Boniface, too, for all his pride, was dragged to the foot of the cross. In 1303, the Colonnas led an army to capture Boniface, who had angered nobility and kings across Europe by issuing the bull Unam sanctam declaring the pope’s authority to be sovereign everywhere. He was imprisoned, beaten, and nearly executed, but died (as wikipedia puts it) “of kidney stones and humiliation” on October 11. Upon the pope’s death, Jacopone was freed from prison. He retired to a hill town near Todi, and died in 1306.

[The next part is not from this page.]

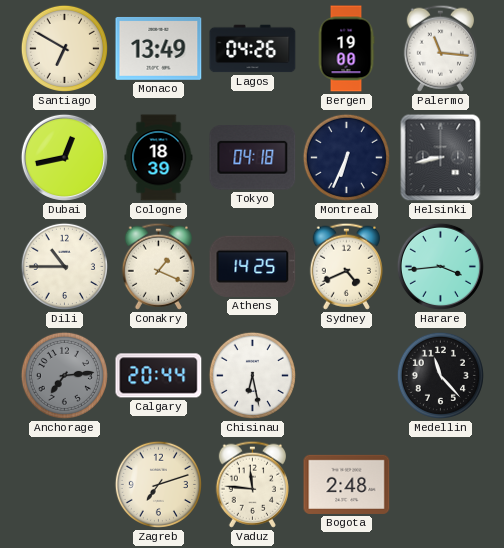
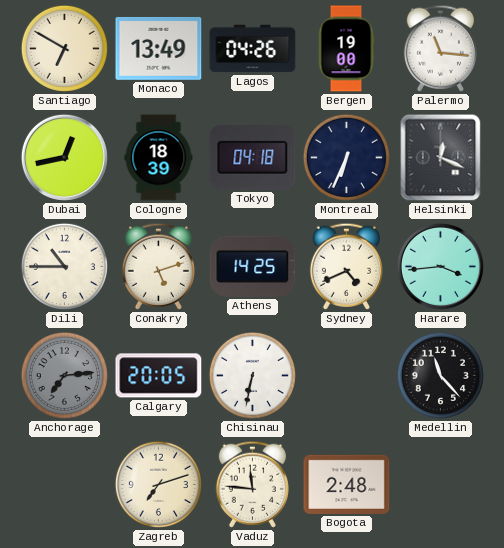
Helsinki: 8:43 -> 12:19
Conakry: 1:19 -> 5:12
Calgary: 20:44 -> 20:05
Chisinau: 6:28 -> 6:32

The Two Guys from Todi, it seems to me, make a good diptych of a reflection for this Friday before Good Friday. Dante aside, we place others in heaven or hell at our peril, and most of us are admixtures of pride and humility, sin and grace. Jacopone, for all his lyrical skills and saintly qualities, must have been a pain in the culo if you crossed him, and history has come out on the side of the more liberal interpretation of Francis’s rule. And Pope Boniface VIII may have sincerely believed he was defending the patrimony of the Church against equally proud and avaricious nobles. He was Giotto’s patron, and I’m willing to cut him a lot of slack based on that alone.
In any case, these intertwined stories remind us that the struggle to live in both the Church and the world is much older than our own times, and that no matter who we are, we too will be dragged to the foot of the cross. When we find ourselves there, let us stand with Mary and share as she did in the suffering that alone will set us free.
Thou, my Savior’s cross who bearest,
Thou, thy Son’s rebuke who sharest,
Let me share them both with thee.
In the Passion of my Maker
Be my sinful soul partaker,
Weep till death and weep with thee.
Mine with thee be that sad station,
There to watch the great Salvation
Wrought upon th’ atoning Tree.
I’ll be heading for Stations of the Cross tonight.